Our central occlusal terminology within the occlusal aspect of our occlusal table is a mesial pit and a distal pit connected with a central groove. This is similar to our bicuspids, maxillary bicuspids. The mesial pit, the distal pit, the central groove. One thing that is different here and that…and it also is very important, that is it we have a transverse ridge. This transverse ridge runs from the mesial buccal to mesial lingual cusp. And it’s a very prominent ridge and it’s a ridge which causes a great deal of difficulty in restoring this tooth because, if we can look at the tooth in side, we’ll find that this mesial lingual cusp pulls well onto the tooth. Maybe I better get that white tooth. It might show a little better. Been bleached  little more here. Pulls well onto the tooth on the mesial lingual and also the mesial buccal is pulling well over to the center of the tooth which leaves a very short distance between our two mesial cusps and this ridge is quite prominent through there. And we’ll find as we study into our pulpal morphology more that our pulp horns or protuberances of our pulp are very prominent underneath our cusps and this is very prominent underneath these two cusps. And as you try to go between this with restorative procedures you very frequently can nick those cusps because if they’re so close together you nick he pulp horns under the cups and get into considerable amount of difficulty. If we look at our buccal surface on this, I think one of the things that’s characteristic on this, is that our buccal ridge is so prominent on the mesial that our enamel actually extends down onto the tooth considerably more at the buccal, mesial buccal, than it does towards the distal buccal. So we are quite prominent here and then it tapers up as it’s going towards occlusal as it goes towards the distal. And our cervical line which we hadn’t pointed out specifically was real important in relation to perio becomes not typical as it is found in the most of the other teeth.

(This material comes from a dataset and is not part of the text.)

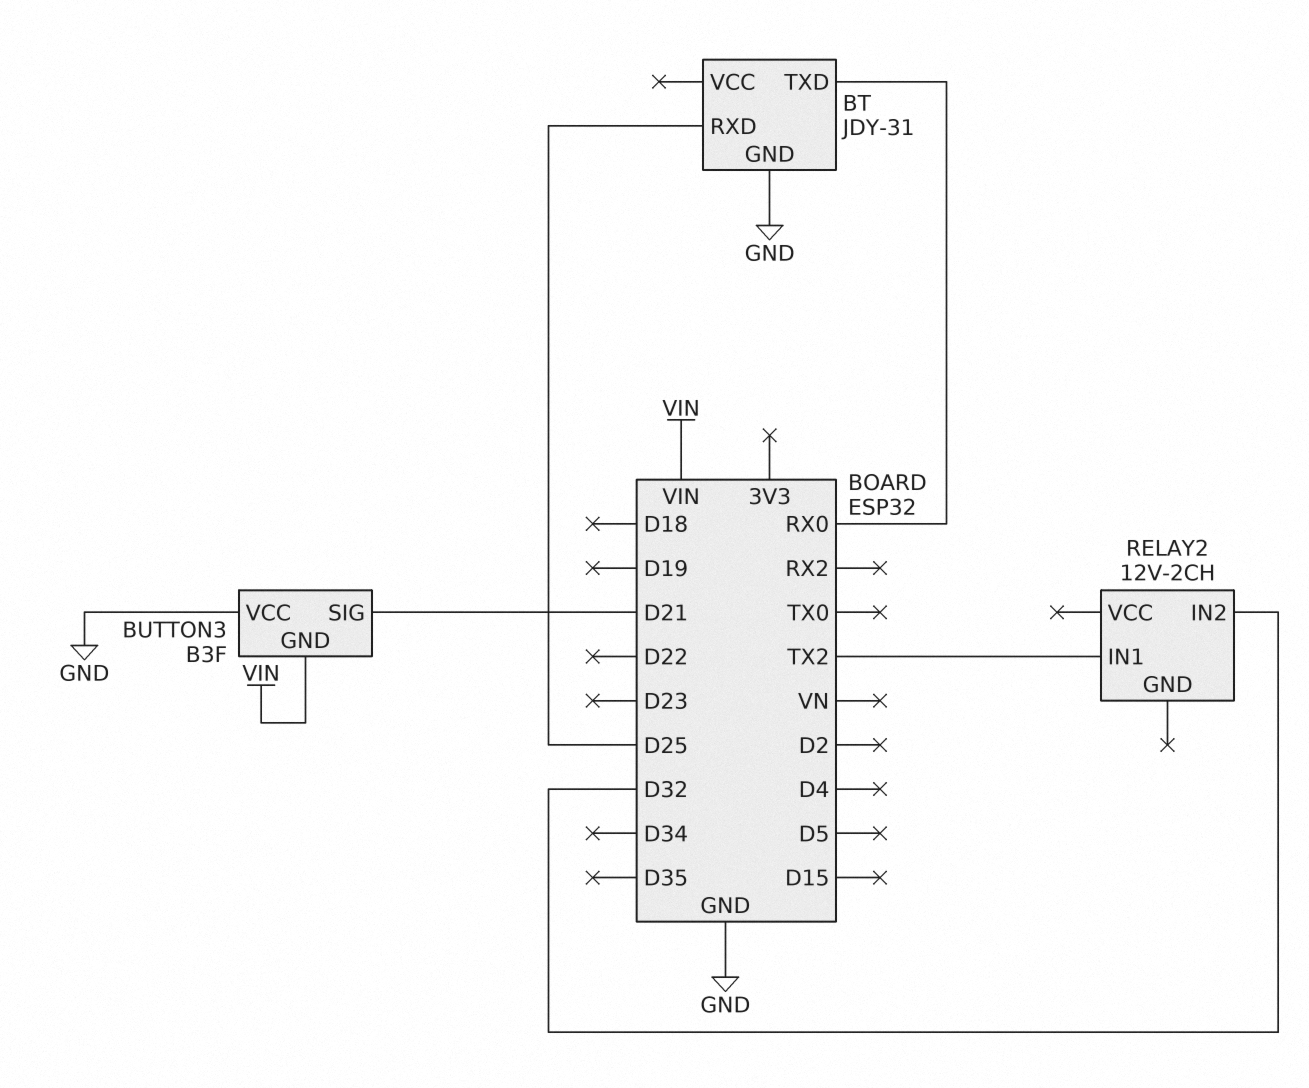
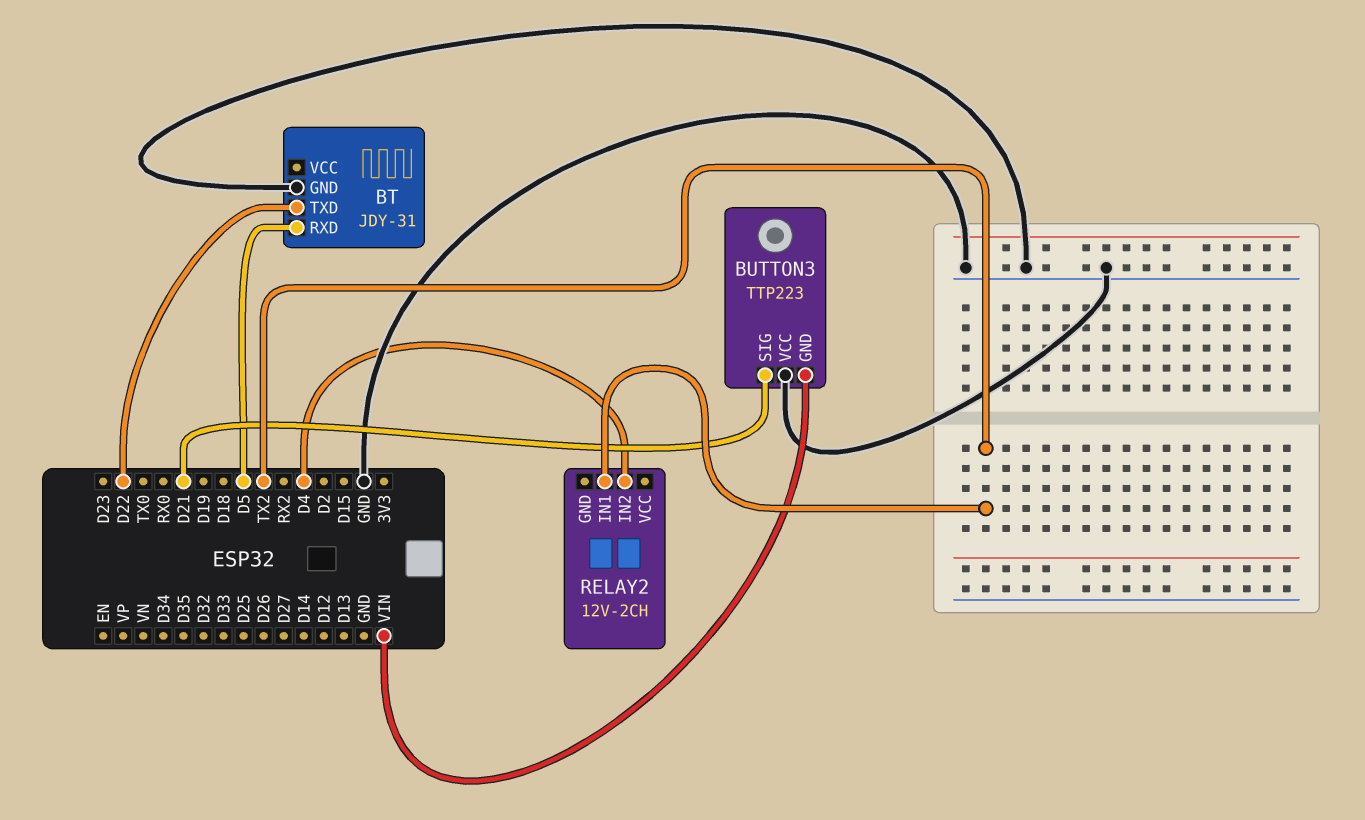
BT pin RXD: D25 -> D5
BT pin TXD: RX0 -> D22
BUTTON3: B3F -> TTP223
RELAY2 pin IN2: D32 -> D4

It’s very prominent and down further onto the root in this mesial buccal area. If we look to our second primary molar. Again, we’ve got a very easy one because it is almost identical to the first permanent molar. We got the same general characteristics of the whiteness, the heavy ridge on the buccal and a cervical constriction or the cervical roll being very prominent. We got a color differentiation, usually a little whiter. We got our overall size differentiation from one tooth to another within the same mouth but I might let you look at these and find out which you think is a permanent and which is a deciduous tooth and it becomes fairly difficult. Each have the five cusps, 3 on the buccal, 2 on the lingual.